### Task statement
Lines in the listing below containing the string "using" are to be identified and copied.
((
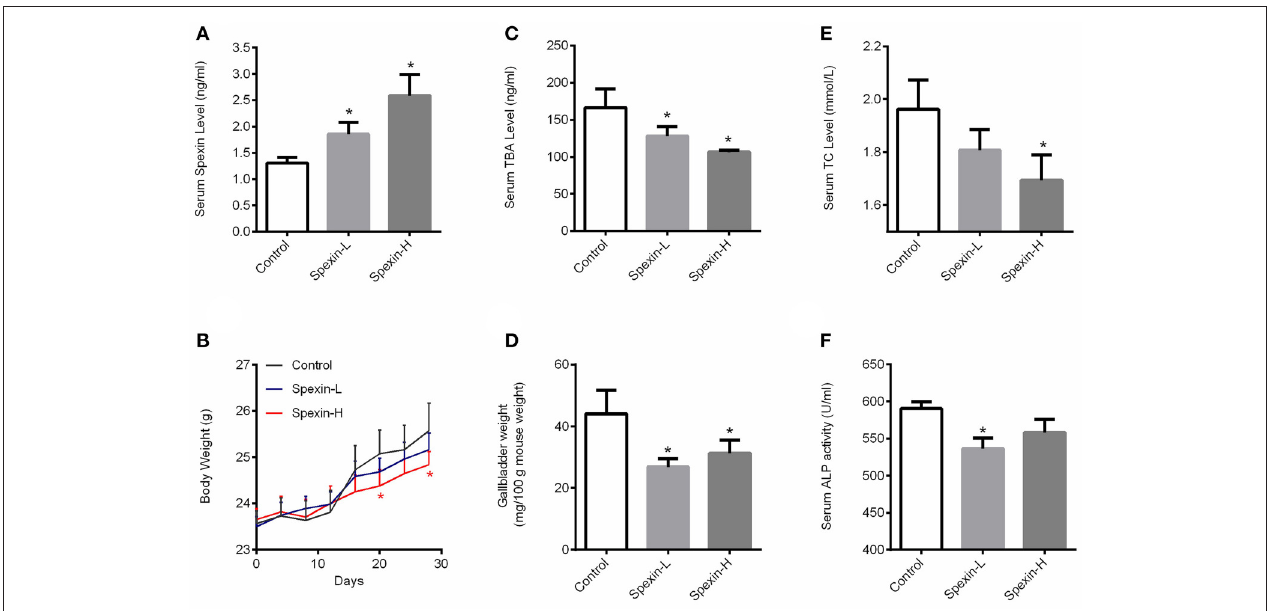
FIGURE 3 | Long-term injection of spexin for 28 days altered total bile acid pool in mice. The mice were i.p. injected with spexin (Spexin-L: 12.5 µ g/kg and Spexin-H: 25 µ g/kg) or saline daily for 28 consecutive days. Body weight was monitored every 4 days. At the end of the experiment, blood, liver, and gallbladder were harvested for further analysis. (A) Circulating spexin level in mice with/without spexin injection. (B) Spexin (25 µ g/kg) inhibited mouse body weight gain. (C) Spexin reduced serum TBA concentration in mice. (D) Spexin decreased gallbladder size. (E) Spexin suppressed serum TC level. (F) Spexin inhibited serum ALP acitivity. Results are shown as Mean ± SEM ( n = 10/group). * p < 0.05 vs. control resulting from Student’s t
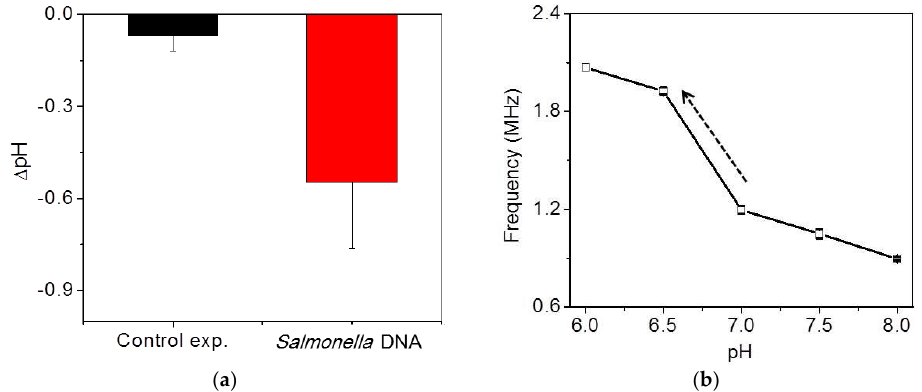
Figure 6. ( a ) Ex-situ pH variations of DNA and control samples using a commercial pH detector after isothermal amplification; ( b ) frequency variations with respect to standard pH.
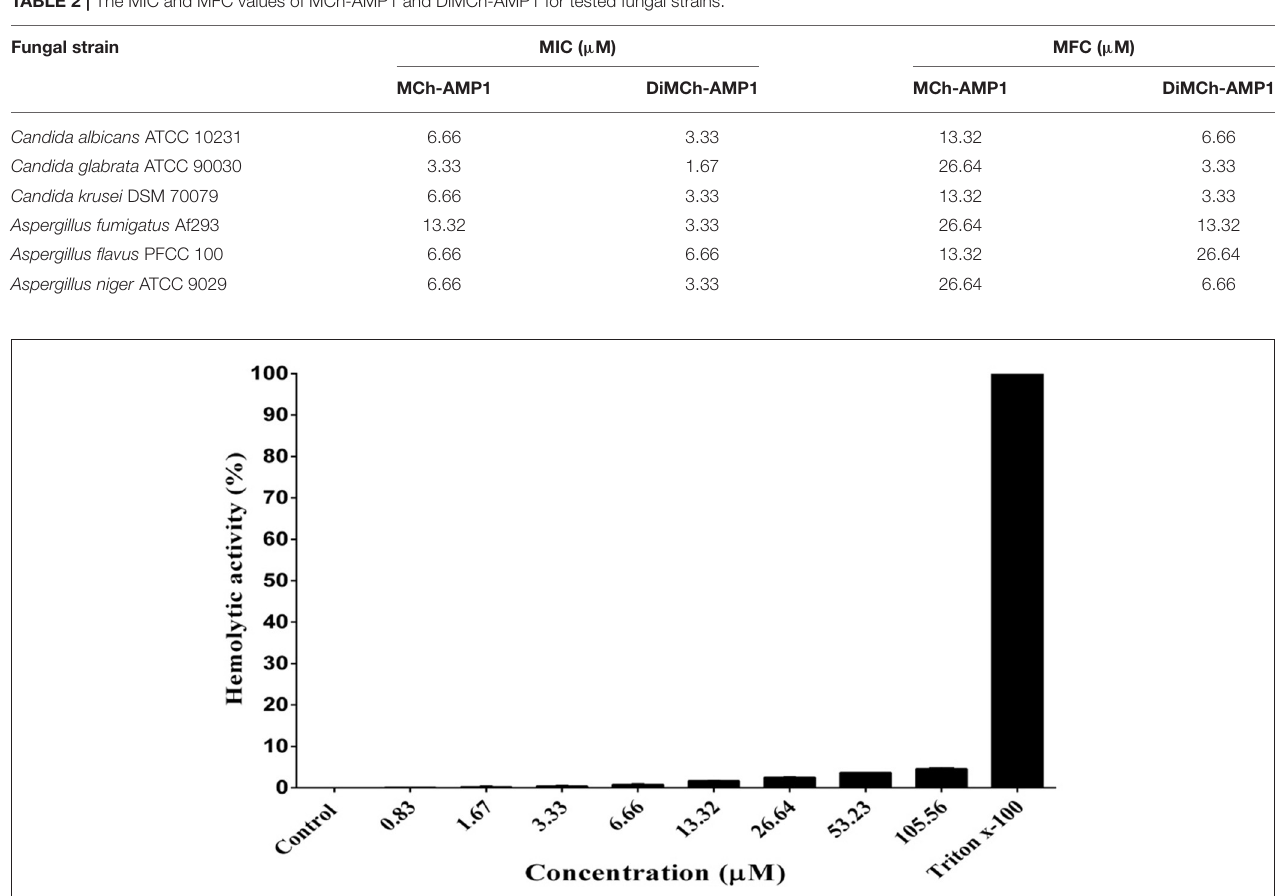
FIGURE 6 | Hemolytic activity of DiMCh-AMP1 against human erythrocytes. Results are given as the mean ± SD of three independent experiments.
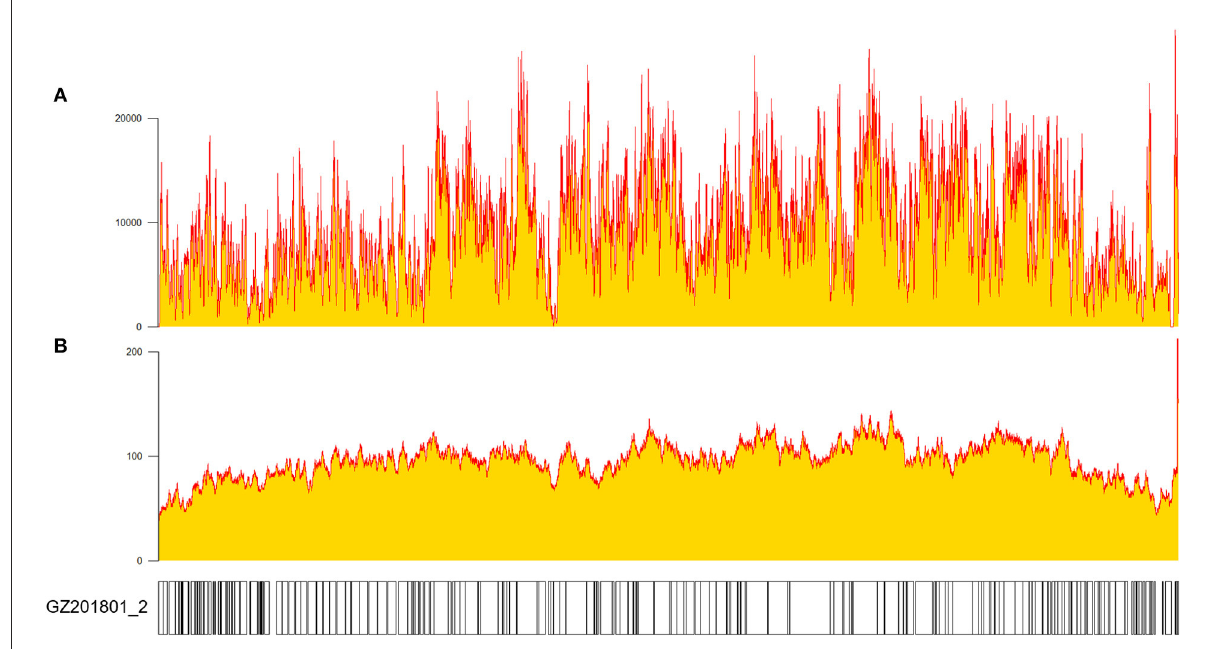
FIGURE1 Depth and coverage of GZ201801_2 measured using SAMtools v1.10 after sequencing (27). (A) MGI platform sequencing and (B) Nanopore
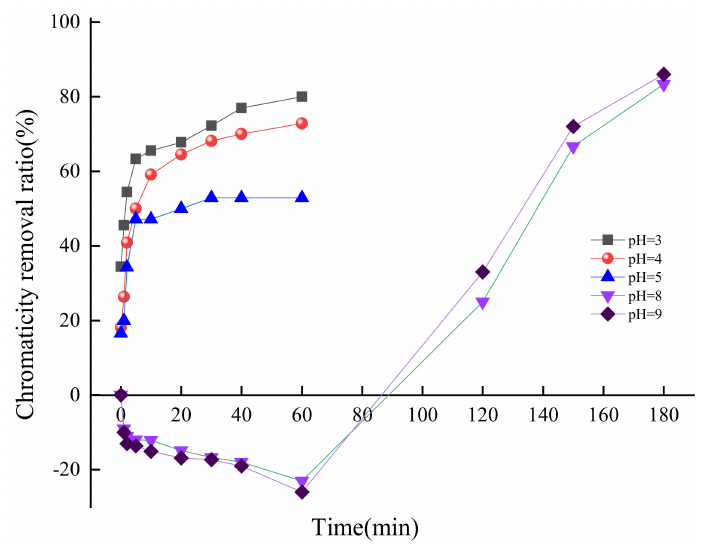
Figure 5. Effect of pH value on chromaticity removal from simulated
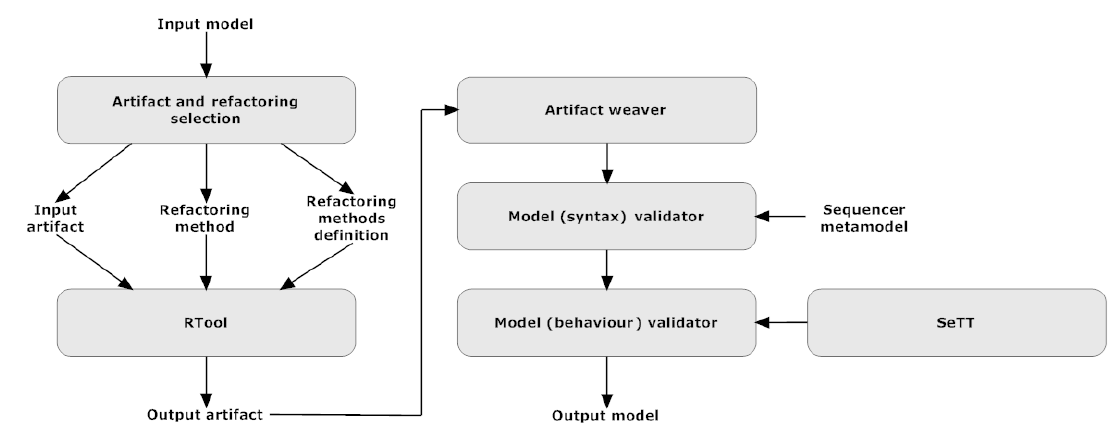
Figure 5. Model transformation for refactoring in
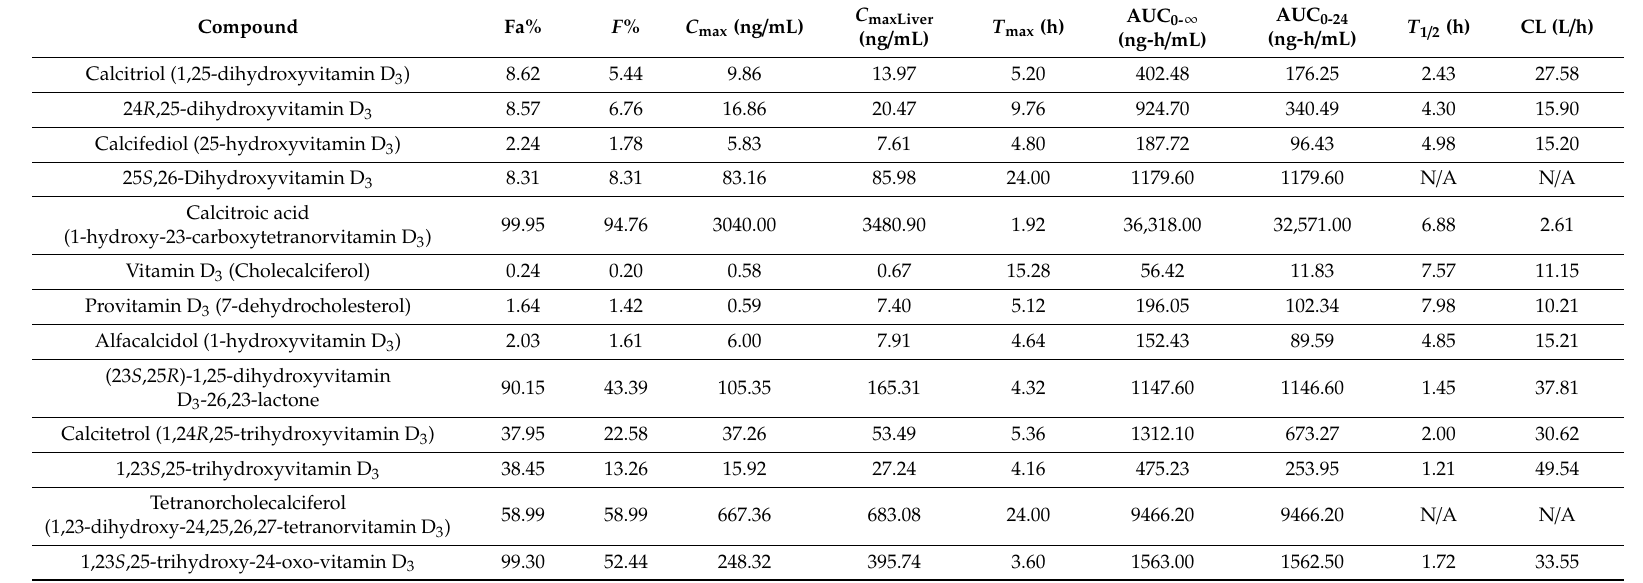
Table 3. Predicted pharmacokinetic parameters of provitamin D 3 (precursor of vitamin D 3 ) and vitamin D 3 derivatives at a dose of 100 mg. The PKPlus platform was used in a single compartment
))
### Final answer
Figure 6. ( a ) Ex-situ pH variations of DNA and control samples using a commercial pH detector after isothermal amplification; ( b ) frequency variations with respect to standard pH.
FIGURE1 Depth and coverage of GZ201801_2 measured using SAMtools v1.10 after sequencing (27). (A) MGI platform sequencing and (B) Nanopore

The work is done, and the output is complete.